[[ RECORDS FOR PROCESSING, beginning ]]

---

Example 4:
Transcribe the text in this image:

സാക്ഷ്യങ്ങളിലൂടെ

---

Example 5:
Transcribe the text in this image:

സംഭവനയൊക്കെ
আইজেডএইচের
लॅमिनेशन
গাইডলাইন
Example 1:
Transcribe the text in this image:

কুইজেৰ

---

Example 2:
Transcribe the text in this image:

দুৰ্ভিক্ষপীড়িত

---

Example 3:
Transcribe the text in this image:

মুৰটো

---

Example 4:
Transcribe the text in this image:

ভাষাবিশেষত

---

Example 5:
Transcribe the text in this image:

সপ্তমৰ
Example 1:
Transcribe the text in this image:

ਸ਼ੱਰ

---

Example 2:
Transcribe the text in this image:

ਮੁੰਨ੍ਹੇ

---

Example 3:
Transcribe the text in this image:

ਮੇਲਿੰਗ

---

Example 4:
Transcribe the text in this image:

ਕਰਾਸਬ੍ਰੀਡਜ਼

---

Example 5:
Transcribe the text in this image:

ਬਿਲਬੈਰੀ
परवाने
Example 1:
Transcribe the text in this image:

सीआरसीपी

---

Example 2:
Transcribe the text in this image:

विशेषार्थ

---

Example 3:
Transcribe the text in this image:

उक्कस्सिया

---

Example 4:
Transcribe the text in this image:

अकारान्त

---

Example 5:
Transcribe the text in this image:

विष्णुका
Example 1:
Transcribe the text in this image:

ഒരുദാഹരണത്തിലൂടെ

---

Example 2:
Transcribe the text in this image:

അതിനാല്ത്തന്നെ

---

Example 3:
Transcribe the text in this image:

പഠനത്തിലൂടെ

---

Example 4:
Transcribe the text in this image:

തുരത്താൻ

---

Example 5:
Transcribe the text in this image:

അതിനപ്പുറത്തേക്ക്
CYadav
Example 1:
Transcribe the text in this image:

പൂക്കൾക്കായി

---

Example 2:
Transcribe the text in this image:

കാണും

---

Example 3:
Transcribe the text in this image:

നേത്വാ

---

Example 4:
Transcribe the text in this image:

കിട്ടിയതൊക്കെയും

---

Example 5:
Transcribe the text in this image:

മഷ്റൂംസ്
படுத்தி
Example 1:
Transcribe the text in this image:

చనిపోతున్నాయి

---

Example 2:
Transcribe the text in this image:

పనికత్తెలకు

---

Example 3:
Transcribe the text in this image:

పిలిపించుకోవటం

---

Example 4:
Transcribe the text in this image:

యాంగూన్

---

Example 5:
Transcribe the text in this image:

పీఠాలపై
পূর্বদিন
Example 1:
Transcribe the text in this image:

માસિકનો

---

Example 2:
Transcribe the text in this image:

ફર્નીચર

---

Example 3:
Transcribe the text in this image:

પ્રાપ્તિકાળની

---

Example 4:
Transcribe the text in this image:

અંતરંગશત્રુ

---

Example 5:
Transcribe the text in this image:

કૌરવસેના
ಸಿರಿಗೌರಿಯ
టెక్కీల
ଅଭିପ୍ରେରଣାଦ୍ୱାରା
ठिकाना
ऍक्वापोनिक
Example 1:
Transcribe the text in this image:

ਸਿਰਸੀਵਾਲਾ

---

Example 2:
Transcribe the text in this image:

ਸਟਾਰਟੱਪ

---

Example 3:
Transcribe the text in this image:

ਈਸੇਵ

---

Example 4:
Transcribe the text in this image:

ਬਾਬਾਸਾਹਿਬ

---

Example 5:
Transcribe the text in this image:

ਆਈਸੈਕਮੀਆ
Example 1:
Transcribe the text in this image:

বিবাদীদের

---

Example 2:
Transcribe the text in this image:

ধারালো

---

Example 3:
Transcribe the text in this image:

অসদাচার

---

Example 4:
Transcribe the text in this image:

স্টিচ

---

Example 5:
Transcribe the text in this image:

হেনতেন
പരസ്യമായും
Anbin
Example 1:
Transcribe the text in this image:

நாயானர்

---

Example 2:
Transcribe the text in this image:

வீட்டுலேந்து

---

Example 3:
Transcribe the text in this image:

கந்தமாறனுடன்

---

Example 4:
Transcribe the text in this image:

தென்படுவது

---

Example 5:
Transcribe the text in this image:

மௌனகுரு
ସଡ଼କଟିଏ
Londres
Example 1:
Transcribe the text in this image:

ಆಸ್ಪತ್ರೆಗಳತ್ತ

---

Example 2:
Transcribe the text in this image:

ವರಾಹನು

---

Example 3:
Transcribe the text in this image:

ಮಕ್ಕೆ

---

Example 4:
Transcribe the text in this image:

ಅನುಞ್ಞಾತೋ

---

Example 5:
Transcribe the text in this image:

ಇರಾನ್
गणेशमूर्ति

[[ RECORDS FOR PROCESSING, end ]]

Each record should be returned precisely as written.

---

Example 4:
Transcribe the text in this image:

സാക്ഷ്യങ്ങളിലൂടെ

---

Example 5:
Transcribe the text in this image:

സംഭവനയൊക്കെ
আইজেডএইচের
लॅमिनेशन
গাইডলাইন
Example 1:
Transcribe the text in this image:

কুইজেৰ

---

Example 2:
Transcribe the text in this image:

দুৰ্ভিক্ষপীড়িত

---

Example 3:
Transcribe the text in this image:

মুৰটো

---

Example 4:
Transcribe the text in this image:

ভাষাবিশেষত

---

Example 5:
Transcribe the text in this image:

সপ্তমৰ
Example 1:
Transcribe the text in this image:

ਸ਼ੱਰ

---

Example 2:
Transcribe the text in this image:

ਮੁੰਨ੍ਹੇ

---

Example 3:
Transcribe the text in this image:

ਮੇਲਿੰਗ

---

Example 4:
Transcribe the text in this image:

ਕਰਾਸਬ੍ਰੀਡਜ਼

---

Example 5:
Transcribe the text in this image:

ਬਿਲਬੈਰੀ
परवाने
Example 1:
Transcribe the text in this image:

सीआरसीपी

---

Example 2:
Transcribe the text in this image:

विशेषार्थ

---

Example 3:
Transcribe the text in this image:

उक्कस्सिया

---

Example 4:
Transcribe the text in this image:

अकारान्त

---

Example 5:
Transcribe the text in this image:

विष्णुका
Example 1:
Transcribe the text in this image:

ഒരുദാഹരണത്തിലൂടെ

---

Example 2:
Transcribe the text in this image:

അതിനാല്ത്തന്നെ

---

Example 3:
Transcribe the text in this image:

പഠനത്തിലൂടെ

---

Example 4:
Transcribe the text in this image:

തുരത്താൻ

---

Example 5:
Transcribe the text in this image:

അതിനപ്പുറത്തേക്ക്
CYadav
Example 1:
Transcribe the text in this image:

പൂക്കൾക്കായി

---

Example 2:
Transcribe the text in this image:

കാണും

---

Example 3:
Transcribe the text in this image:

നേത്വാ

---

Example 4:
Transcribe the text in this image:

കിട്ടിയതൊക്കെയും

---

Example 5:
Transcribe the text in this image:

മഷ്റൂംസ്
படுத்தி
Example 1:
Transcribe the text in this image:

చనిపోతున్నాయి

---

Example 2:
Transcribe the text in this image:

పనికత్తెలకు

---

Example 3:
Transcribe the text in this image:

పిలిపించుకోవటం

---

Example 4:
Transcribe the text in this image:

యాంగూన్

---

Example 5:
Transcribe the text in this image:

పీఠాలపై
পূর্বদিন
Example 1:
Transcribe the text in this image:

માસિકનો

---

Example 2:
Transcribe the text in this image:

ફર્નીચર

---

Example 3:
Transcribe the text in this image:

પ્રાપ્તિકાળની

---

Example 4:
Transcribe the text in this image:

અંતરંગશત્રુ

---

Example 5:
Transcribe the text in this image:

કૌરવસેના
ಸಿರಿಗೌರಿಯ
టెక్కీల
ଅଭିପ୍ରେରଣାଦ୍ୱାରା
ठिकाना
ऍक्वापोनिक
Example 1:
Transcribe the text in this image:

ਸਿਰਸੀਵਾਲਾ

---

Example 2:
Transcribe the text in this image:

ਸਟਾਰਟੱਪ

---

Example 3:
Transcribe the text in this image:

ਈਸੇਵ

---

Example 4:
Transcribe the text in this image:

ਬਾਬਾਸਾਹਿਬ

---

Example 5:
Transcribe the text in this image:

ਆਈਸੈਕਮੀਆ
Example 1:
Transcribe the text in this image:

বিবাদীদের

---

Example 2:
Transcribe the text in this image:

ধারালো

---

Example 3:
Transcribe the text in this image:

অসদাচার

---

Example 4:
Transcribe the text in this image:

স্টিচ

---

Example 5:
Transcribe the text in this image:

হেনতেন
പരസ്യമായും
Anbin
Example 1:
Transcribe the text in this image:

நாயானர்

---

Example 2:
Transcribe the text in this image:

வீட்டுலேந்து

---

Example 3:
Transcribe the text in this image:

கந்தமாறனுடன்

---

Example 4:
Transcribe the text in this image:

தென்படுவது

---

Example 5:
Transcribe the text in this image:

மௌனகுரு
ସଡ଼କଟିଏ
Londres
Example 1:
Transcribe the text in this image:

ಆಸ್ಪತ್ರೆಗಳತ್ತ

---

Example 2:
Transcribe the text in this image:

ವರಾಹನು

---

Example 3:
Transcribe the text in this image:

ಮಕ್ಕೆ

---

Example 4:
Transcribe the text in this image:

ಅನುಞ್ಞಾತೋ

---

Example 5:
Transcribe the text in this image:

ಇರಾನ್
गणेशमूर्ति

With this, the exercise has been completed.